Recently someone brought to my attention the safety of administering the drug Methotrexate in its oral form, which often occurs in the ward for patients with rheumatoid arthritis. It is also used to treat certain cancers as it interfere with certain quickly reproducing cells within the body such as bone marrow and skin cells.
However there seems to be some confusion on precautions with this medication. As an antimetabolite it comes under the heading of being a hazardous drug. So like most drugs, the doses and routes vary depending on the condition and course of treatment, so the dose for rheumatoid arthritis tends to be smaller and in an oral form then the dose for oncology purpose which will often be a higher dose and likely a intravenous route.
When using IV Methotrexate cytotoxic precautions are generally used, however when oral Methotrexate is used, this is where the lines become blurry. Each health care facility will have protocols on hazardous drugs and precautions, but sometimes these can also be non-specific. EviQ is a fantastic website by the Cancer Institute of NSW which goes through different protocols and has a bucket load of information for health professionals as well as offers professional education. This website is a great resource and I really recommend checking it out!

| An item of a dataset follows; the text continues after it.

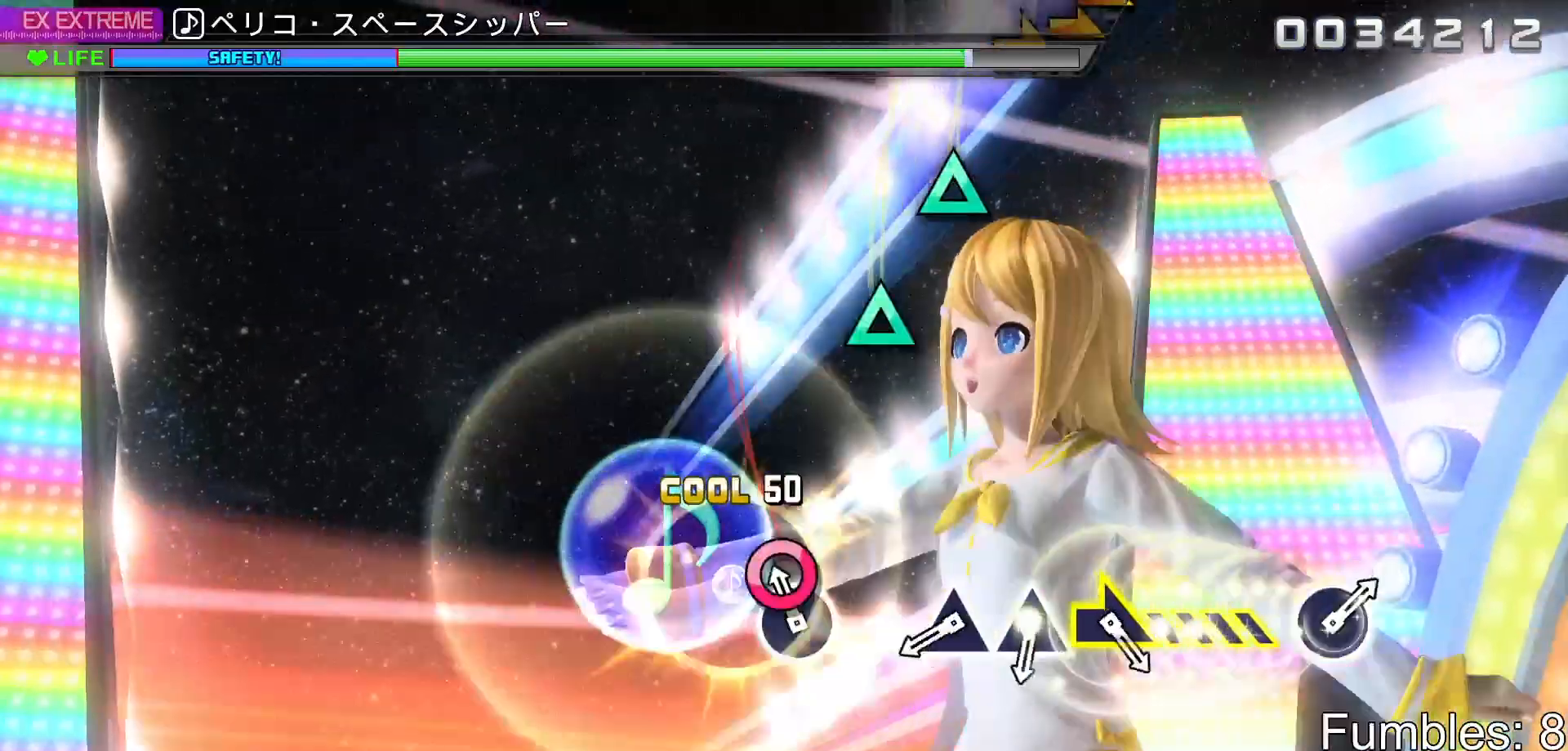
{"buttons": [], "left_stick": "center", "right_stick": "center", "events": [[83, "CIRCLE", "down"], [250, "CIRCLE", "up"]]}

Anyway, it talks about the different risks with the different formulas, and how exposure can be made 'safe' if it is for example if a tablet is coated. But if you need to crush the tablet or dissolve it... well it suddenly isn't 'safe' anymore. Oral Methotrexate can be 'film coated', which I'm assuming decreases the risk, but do we still need to apply precautions to it in it's oral form? I had a chat with a pharmacist and they recommended not touching the tablet, washing hands after administration, and to avoid if pregnant. I know some places use full precautions whilst others use none.... So which is right? I would love to hear your thoughts and what happens in your ward!